### STUDY MATERIAL

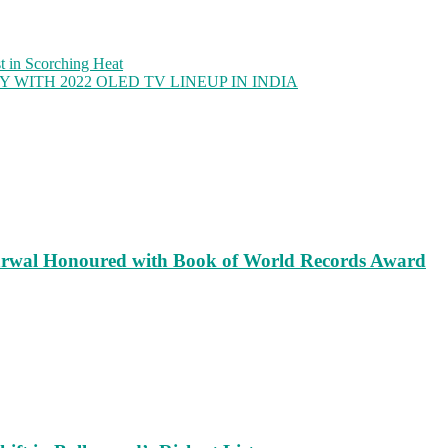
 in Scorching Heat
WITH 2022 OLED TV LINEUP IN INDIA
rwal Honoured with Book of World Records Award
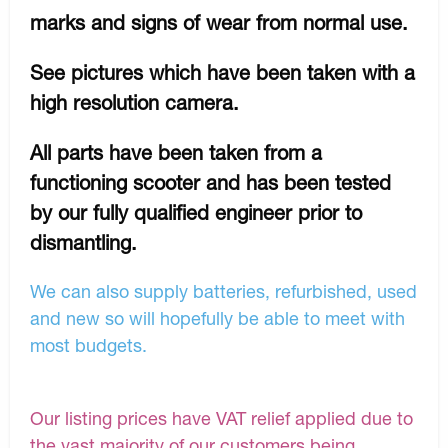
marks and signs of wear from normal use.
See pictures which have been taken with a
high resolution camera.
All parts have been taken from a
functioning scooter and has been tested
by our fully qualified engineer prior to
dismantling.
We can also supply batteries, refurbished, used
and new so will hopefully be able to meet with
most budgets.
Our listing prices have VAT relief applied due to
the vast majority of our customers being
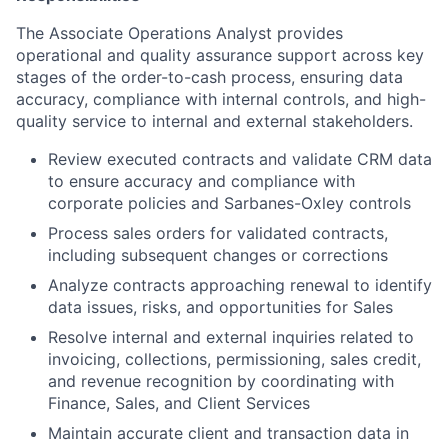
The Associate Operations Analyst provides
operational and quality assurance support across key
stages of the order-to-cash process, ensuring data
accuracy, compliance with internal controls, and high-
quality service to internal and external stakeholders.
Review executed contracts and validate CRM data
to ensure accuracy and compliance with
corporate policies and Sarbanes-Oxley controls
Process sales orders for validated contracts,
including subsequent changes or corrections
Analyze contracts approaching renewal to identify
data issues, risks, and opportunities for Sales
Resolve internal and external inquiries related to
invoicing, collections, permissioning, sales credit,
and revenue recognition by coordinating with
Finance, Sales, and Client Services
Maintain accurate client and transaction data in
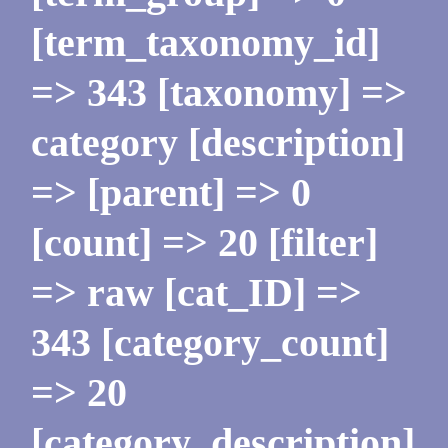
[term_taxonomy_id]
=> 343 [taxonomy] =>
category [description]
=> [parent] => 0
[count] => 20 [filter]
=> raw [cat_ID] =>
343 [category_count]
=> 20
[category_description]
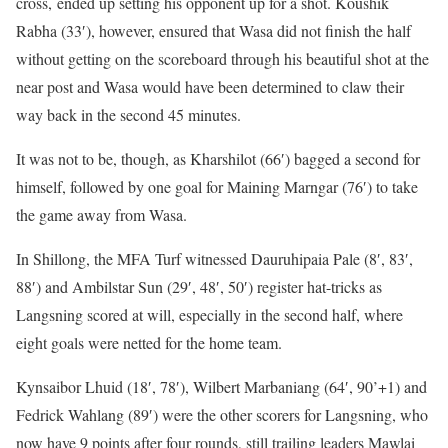
cross, ended up setting his opponent up for a shot. Koushik
Rabha (33′), however, ensured that Wasa did not finish the half
without getting on the scoreboard through his beautiful shot at the
near post and Wasa would have been determined to claw their
way back in the second 45 minutes.
It was not to be, though, as Kharshilot (66′) bagged a second for
himself, followed by one goal for Maining Marngar (76′) to take
the game away from Wasa.
In Shillong, the MFA Turf witnessed Dauruhipaia Pale (8′, 83′,
88′) and Ambilstar Sun (29′, 48′, 50′) register hat-tricks as
Langsning scored at will, especially in the second half, where
eight goals were netted for the home team.
Kynsaibor Lhuid (18′, 78′), Wilbert Marbaniang (64′, 90’+1) and
Fedrick Wahlang (89′) were the other scorers for Langsning, who
now have 9 points after four rounds, still trailing leaders Mawlai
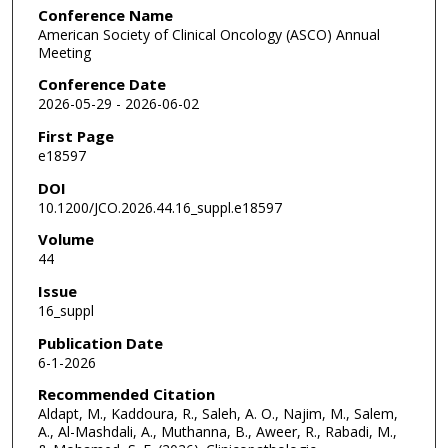
Conference Name
American Society of Clinical Oncology (ASCO) Annual
Meeting
Conference Date
2026-05-29 - 2026-06-02
First Page
e18597
DOI
10.1200/JCO.2026.44.16_suppl.e18597
Volume
44
Issue
16_suppl
Publication Date
6-1-2026
Recommended Citation
Aldapt, M., Kaddoura, R., Saleh, A. O., Najim, M., Salem,
A., Al-Mashdali, A., Muthanna, B., Aweer, R., Rabadi, M.,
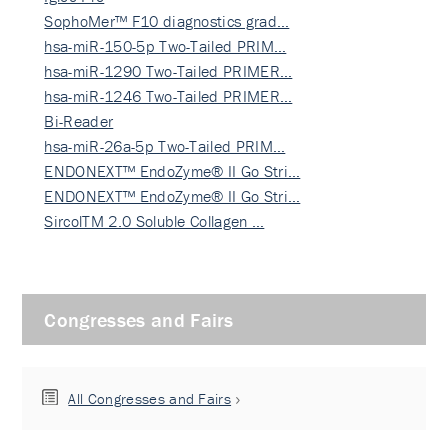
SophoMer™ F10 diagnostics grad…
hsa-miR-150-5p Two-Tailed PRIM…
hsa-miR-1290 Two-Tailed PRIMER…
hsa-miR-1246 Two-Tailed PRIMER…
Bi-Reader
hsa-miR-26a-5p Two-Tailed PRIM…
ENDONEXT™ EndoZyme® II Go Stri…
ENDONEXT™ EndoZyme® II Go Stri…
SircolTM 2.0 Soluble Collagen …
Congresses and Fairs
All Congresses and Fairs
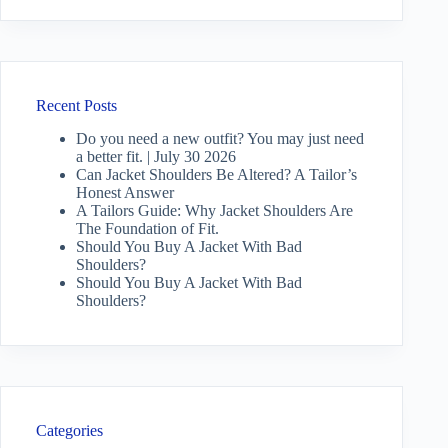
Recent Posts
Do you need a new outfit? You may just need
a better fit. | July 30 2026
Can Jacket Shoulders Be Altered? A Tailor’s
Honest Answer
A Tailors Guide: Why Jacket Shoulders Are
The Foundation of Fit.
Should You Buy A Jacket With Bad
Shoulders?
Should You Buy A Jacket With Bad
Shoulders?
Categories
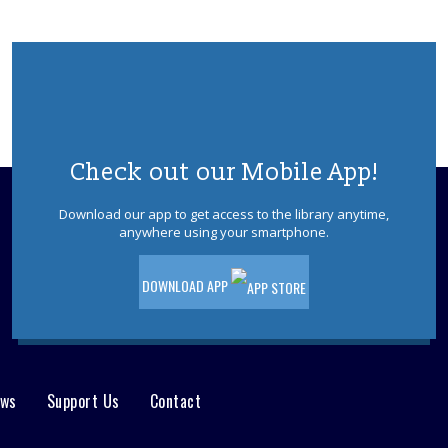
Tea-Rex Tea Time: Summer Reading
BookTalk
Tue, Aug 11, 10:00am - 11:00am
Jackson Meeting Room
A jurassic sized book-talk about all
things dinosaurs, paleontology, science
& Sci-Fi. Special feature by the author of
"Our Hideous Progeny" C.E McGill.
Check out our Mobile App!
REGISTER
Download our app to get access to the library anytime,
anywhere using your smartphone.
Books & Beyond: Pets
- Ages 5 -8
DOWNLOAD APP
Tue, Aug 11, 10:30am - 11:30am
Storytime Room
Explore facts about pets, paint, and
decorate your pet rock. Please register.
This event is full
ews
Support Us
Contact
Jackson Afternoon Book Discussion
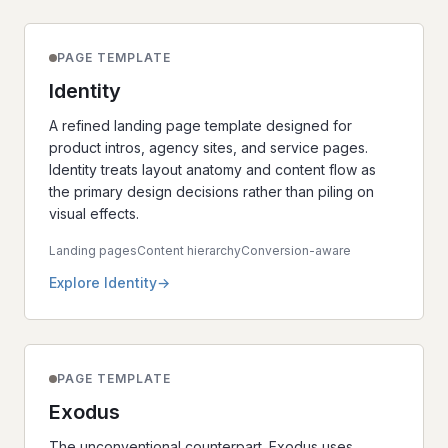
PAGE TEMPLATE
Identity
A refined landing page template designed for
product intros, agency sites, and service pages.
Identity treats layout anatomy and content flow as
the primary design decisions rather than piling on
visual effects.
Landing pages
Content hierarchy
Conversion-aware
Explore Identity
PAGE TEMPLATE
Exodus
The unconventional counterpart. Exodus uses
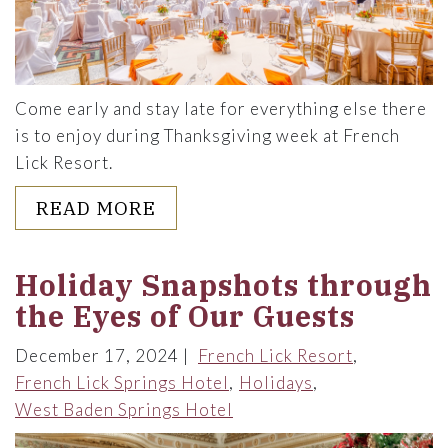
Come early and stay late for everything else there
is to enjoy during Thanksgiving week at French
Lick Resort.
ABOUT THANKSGIVING MADE 
READ MORE
Holiday Snapshots through
the Eyes of Our Guests
December 17, 2024
French Lick Resort
French Lick Springs Hotel
Holidays
West Baden Springs Hotel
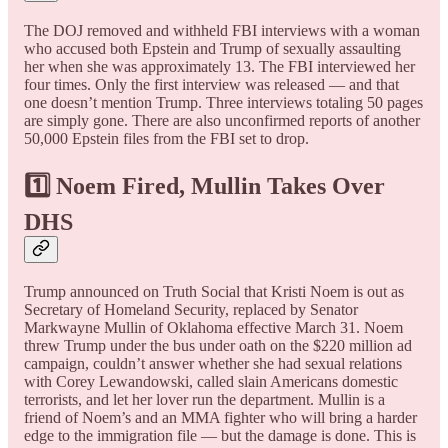
The DOJ removed and withheld FBI interviews with a woman
who accused both Epstein and Trump of sexually assaulting
her when she was approximately 13. The FBI interviewed her
four times. Only the first interview was released — and that
one doesn’t mention Trump. Three interviews totaling 50 pages
are simply gone. There are also unconfirmed reports of another
50,000 Epstein files from the FBI set to drop.
1️⃣ Noem Fired, Mullin Takes Over
DHS
Trump announced on Truth Social that Kristi Noem is out as
Secretary of Homeland Security, replaced by Senator
Markwayne Mullin of Oklahoma effective March 31. Noem
threw Trump under the bus under oath on the $220 million ad
campaign, couldn’t answer whether she had sexual relations
with Corey Lewandowski, called slain Americans domestic
terrorists, and let her lover run the department. Mullin is a
friend of Noem’s and an MMA fighter who will bring a harder
edge to the immigration file — but the damage is done. This is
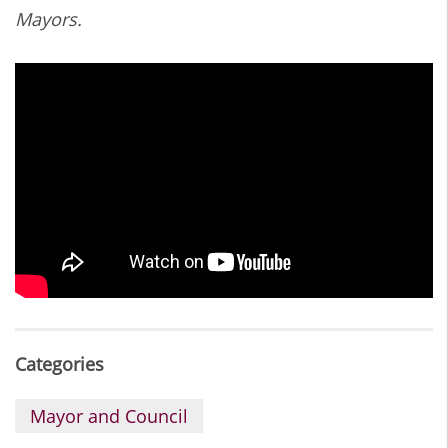
Mayors.
Categories
Mayor and Council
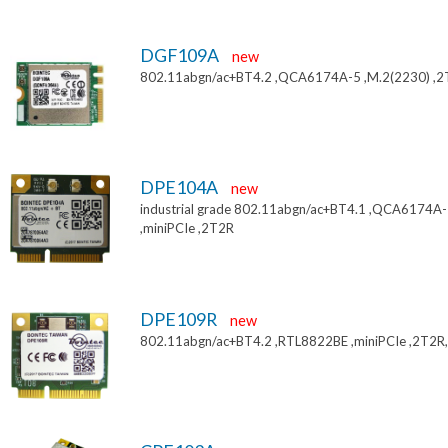
DGF109A
new
802.11abgn/ac+BT4.2 ,QCA6174A-5 ,M.2(2230) ,
DPE104A
new
industrial grade 802.11abgn/ac+BT4.1 ,QCA6174A
,miniPCIe ,2T2R
DPE109R
new
802.11abgn/ac+BT4.2 ,RTL8822BE ,miniPCIe ,2T2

######

JOB ITEM: Your answer should be a single number: the count of lines in the data that include the word "Tailed".

EXERCISE RESULT: 4